— DESCRIPTION OF THE TASK —
Write out each record below exactly as it appears, with no pictures.

— RECORDS PROVIDED —
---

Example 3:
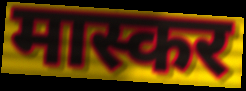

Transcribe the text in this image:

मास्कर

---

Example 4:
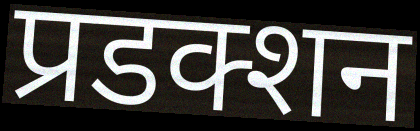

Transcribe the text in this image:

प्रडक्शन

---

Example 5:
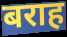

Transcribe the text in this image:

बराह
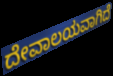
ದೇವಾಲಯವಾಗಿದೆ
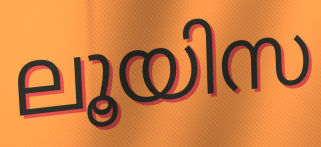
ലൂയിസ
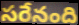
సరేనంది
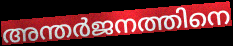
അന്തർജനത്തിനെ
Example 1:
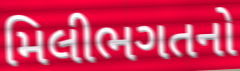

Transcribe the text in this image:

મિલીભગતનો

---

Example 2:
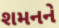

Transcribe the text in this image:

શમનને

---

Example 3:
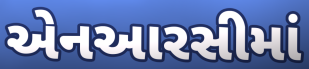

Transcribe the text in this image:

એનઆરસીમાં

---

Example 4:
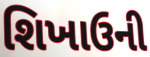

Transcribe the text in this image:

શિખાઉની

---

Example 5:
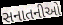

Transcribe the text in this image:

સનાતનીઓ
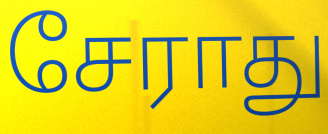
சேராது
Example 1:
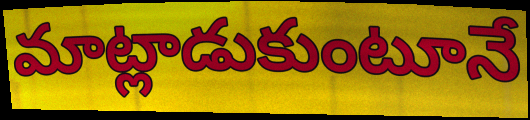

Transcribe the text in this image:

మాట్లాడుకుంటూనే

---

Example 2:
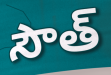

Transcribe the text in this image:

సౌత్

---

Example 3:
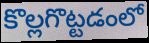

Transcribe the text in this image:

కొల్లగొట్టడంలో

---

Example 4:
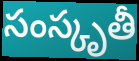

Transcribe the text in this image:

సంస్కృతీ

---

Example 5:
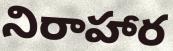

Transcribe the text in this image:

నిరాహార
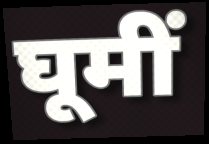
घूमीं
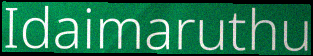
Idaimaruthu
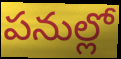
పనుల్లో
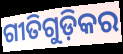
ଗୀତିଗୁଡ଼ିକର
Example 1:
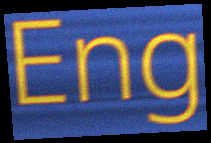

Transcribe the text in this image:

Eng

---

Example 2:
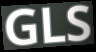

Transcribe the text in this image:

— WRITTEN ANSWER —
---

Example 3:

Transcribe the text in this image:

मास्कर

---

Example 4:

Transcribe the text in this image:

प्रडक्शन

---

Example 5:

Transcribe the text in this image:

बराह
ದೇವಾಲಯವಾಗಿದೆ
ലൂയിസ
సరేనంది
അന്തർജനത്തിനെ
Example 1:

Transcribe the text in this image:

મિલીભગતનો

---

Example 2:

Transcribe the text in this image:

શમનને

---

Example 3:

Transcribe the text in this image:

એનઆરસીમાં

---

Example 4:

Transcribe the text in this image:

શિખાઉની

---

Example 5:

Transcribe the text in this image:

સનાતનીઓ
சேராது
Example 1:

Transcribe the text in this image:

మాట్లాడుకుంటూనే

---

Example 2:

Transcribe the text in this image:

సౌత్

---

Example 3:

Transcribe the text in this image:

కొల్లగొట్టడంలో

---

Example 4:

Transcribe the text in this image:

సంస్కృతీ

---

Example 5:

Transcribe the text in this image:

నిరాహార
घूमीं
Idaimaruthu
పనుల్లో
ଗୀତିଗୁଡ଼ିକର
Example 1:

Transcribe the text in this image:

Eng

---

Example 2:

Transcribe the text in this image:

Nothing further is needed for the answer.